|Verified forward and reverse primers for analyzing the quantitative expression of gene|
|The primer mix has been verified to generate satisfactory qPCR data on Roche LightCycler480|
|1 vial of lyophilized qPCR primer mix (1 nmol each primer, sufficient for 200 numbers of 25 μl reactions) is shipped at ambiente temperatura.|
|The lyophilized product is stable for one year from date of receipt when stored at -20℃.|
The suspended product is stable for six months from date of receipt when stored at -20℃.
Sino biological qEASY qPCR primer pairs are used for SYBR Green-based real-time RT-PCR, The primers are designed by using SBI's proprietary primer design algorithm. Our primer collection covers the entire human genomes. It can be widely applied in the quantitative analysis of gene expression.
To avoid genomic DNA amplification, at least one primer is designed crosses the junction of exons according to the conserved region of a specific gene with all variants.
Confirmed in positive organizations; screened the primer with high specificity and high sensitivity.

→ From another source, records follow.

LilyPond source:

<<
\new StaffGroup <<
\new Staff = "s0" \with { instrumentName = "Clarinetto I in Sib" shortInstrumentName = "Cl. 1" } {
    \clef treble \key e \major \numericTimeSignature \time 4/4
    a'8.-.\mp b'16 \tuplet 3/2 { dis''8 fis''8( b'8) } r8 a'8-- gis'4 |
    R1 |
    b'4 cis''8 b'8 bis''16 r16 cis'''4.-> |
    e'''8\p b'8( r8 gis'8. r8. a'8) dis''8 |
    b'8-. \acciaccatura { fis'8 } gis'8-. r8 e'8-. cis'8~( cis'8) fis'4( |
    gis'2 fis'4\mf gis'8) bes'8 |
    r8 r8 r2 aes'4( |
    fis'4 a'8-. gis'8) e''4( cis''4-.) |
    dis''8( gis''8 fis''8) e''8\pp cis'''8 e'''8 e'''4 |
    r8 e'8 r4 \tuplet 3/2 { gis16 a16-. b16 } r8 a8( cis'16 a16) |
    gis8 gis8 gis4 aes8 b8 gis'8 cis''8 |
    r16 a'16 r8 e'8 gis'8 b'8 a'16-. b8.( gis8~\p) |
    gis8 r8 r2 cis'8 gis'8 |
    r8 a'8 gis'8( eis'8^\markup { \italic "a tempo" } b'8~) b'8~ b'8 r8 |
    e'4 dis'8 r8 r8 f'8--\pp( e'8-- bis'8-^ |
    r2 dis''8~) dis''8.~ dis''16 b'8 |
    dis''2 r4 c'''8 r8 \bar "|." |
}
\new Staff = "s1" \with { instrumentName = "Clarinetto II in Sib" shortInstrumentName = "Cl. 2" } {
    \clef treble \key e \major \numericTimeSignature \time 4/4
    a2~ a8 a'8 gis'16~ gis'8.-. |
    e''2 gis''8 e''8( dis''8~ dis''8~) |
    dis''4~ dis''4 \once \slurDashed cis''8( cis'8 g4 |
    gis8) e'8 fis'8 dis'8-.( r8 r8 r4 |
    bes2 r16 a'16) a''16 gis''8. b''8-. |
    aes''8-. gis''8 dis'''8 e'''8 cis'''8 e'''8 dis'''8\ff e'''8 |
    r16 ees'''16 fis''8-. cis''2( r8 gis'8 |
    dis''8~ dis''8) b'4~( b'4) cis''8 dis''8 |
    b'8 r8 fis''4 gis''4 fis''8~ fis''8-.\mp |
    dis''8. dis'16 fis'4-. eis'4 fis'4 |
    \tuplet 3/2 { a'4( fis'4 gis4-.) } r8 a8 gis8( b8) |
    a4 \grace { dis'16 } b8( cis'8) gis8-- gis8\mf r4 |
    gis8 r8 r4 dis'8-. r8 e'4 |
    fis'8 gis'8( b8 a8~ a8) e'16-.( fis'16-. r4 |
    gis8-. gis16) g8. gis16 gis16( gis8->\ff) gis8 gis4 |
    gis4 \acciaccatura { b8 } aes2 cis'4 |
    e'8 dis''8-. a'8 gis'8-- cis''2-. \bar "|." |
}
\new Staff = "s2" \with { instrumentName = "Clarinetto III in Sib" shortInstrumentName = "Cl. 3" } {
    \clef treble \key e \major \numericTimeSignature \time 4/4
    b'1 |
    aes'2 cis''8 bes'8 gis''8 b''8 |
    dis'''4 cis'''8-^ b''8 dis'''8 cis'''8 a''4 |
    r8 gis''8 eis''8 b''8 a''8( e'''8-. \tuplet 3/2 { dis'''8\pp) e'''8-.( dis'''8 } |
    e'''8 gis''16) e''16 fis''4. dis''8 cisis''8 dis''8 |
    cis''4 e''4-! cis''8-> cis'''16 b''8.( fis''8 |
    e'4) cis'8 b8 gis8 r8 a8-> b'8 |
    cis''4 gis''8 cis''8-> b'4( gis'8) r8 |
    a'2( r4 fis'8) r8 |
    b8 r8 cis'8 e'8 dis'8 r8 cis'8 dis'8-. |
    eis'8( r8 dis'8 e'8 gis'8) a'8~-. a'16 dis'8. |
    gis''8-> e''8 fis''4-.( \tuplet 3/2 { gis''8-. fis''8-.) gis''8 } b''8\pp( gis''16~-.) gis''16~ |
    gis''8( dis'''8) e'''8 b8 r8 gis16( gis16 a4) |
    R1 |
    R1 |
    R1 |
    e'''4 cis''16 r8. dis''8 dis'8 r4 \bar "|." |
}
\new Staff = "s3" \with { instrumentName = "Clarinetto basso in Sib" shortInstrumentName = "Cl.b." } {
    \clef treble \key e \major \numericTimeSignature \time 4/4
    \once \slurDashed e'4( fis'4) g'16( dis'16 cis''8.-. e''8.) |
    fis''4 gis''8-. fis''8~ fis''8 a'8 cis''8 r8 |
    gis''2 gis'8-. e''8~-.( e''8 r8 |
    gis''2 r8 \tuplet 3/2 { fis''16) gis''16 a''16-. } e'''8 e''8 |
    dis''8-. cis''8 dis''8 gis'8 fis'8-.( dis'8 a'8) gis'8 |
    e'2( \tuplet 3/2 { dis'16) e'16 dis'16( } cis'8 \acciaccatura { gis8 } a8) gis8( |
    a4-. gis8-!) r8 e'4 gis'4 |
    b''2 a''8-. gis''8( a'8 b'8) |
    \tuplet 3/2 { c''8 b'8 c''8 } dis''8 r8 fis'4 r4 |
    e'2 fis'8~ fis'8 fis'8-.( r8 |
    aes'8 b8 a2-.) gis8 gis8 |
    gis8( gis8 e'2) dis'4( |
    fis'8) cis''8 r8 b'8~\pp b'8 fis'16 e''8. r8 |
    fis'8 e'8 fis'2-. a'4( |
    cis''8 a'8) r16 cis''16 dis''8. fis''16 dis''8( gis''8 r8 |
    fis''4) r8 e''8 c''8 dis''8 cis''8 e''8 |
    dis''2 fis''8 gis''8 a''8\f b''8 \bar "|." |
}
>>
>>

PDE1C belongs to the cyclic nucleotide phosphodiesterase family, PDE1 subfamily. Phosphodiesterases (PDEs) are a family of related phosphohydrolyases that selectively catalyze the hydrolysis of 3' cyclic phosphate bonds in adenosine and/or guanine 3',5' cyclic monophosphate (cAMP and/or cGMP). They regulate the cellular levels, localization and duration of action of these second messengers by controlling the rate of their degradation. PDEs are expressed ubiquitously, with each subtype having a specific tissue distribution. These enzymes are involved in many signal transduction pathways and their functions include vascular smooth muscle proliferation and contraction, cardiac contractility, platelet aggregation, hormone secretion, immune cell activation, and they are involved in learning and memory. PDE1C has a high affinity for both cAMP and cGMP. It is expressed in several tissues, including brain and heart. As a cyclic nucleotide phosphodiesterase, PDE1C has a dual-specificity for the second messengers cAMP and cGMP.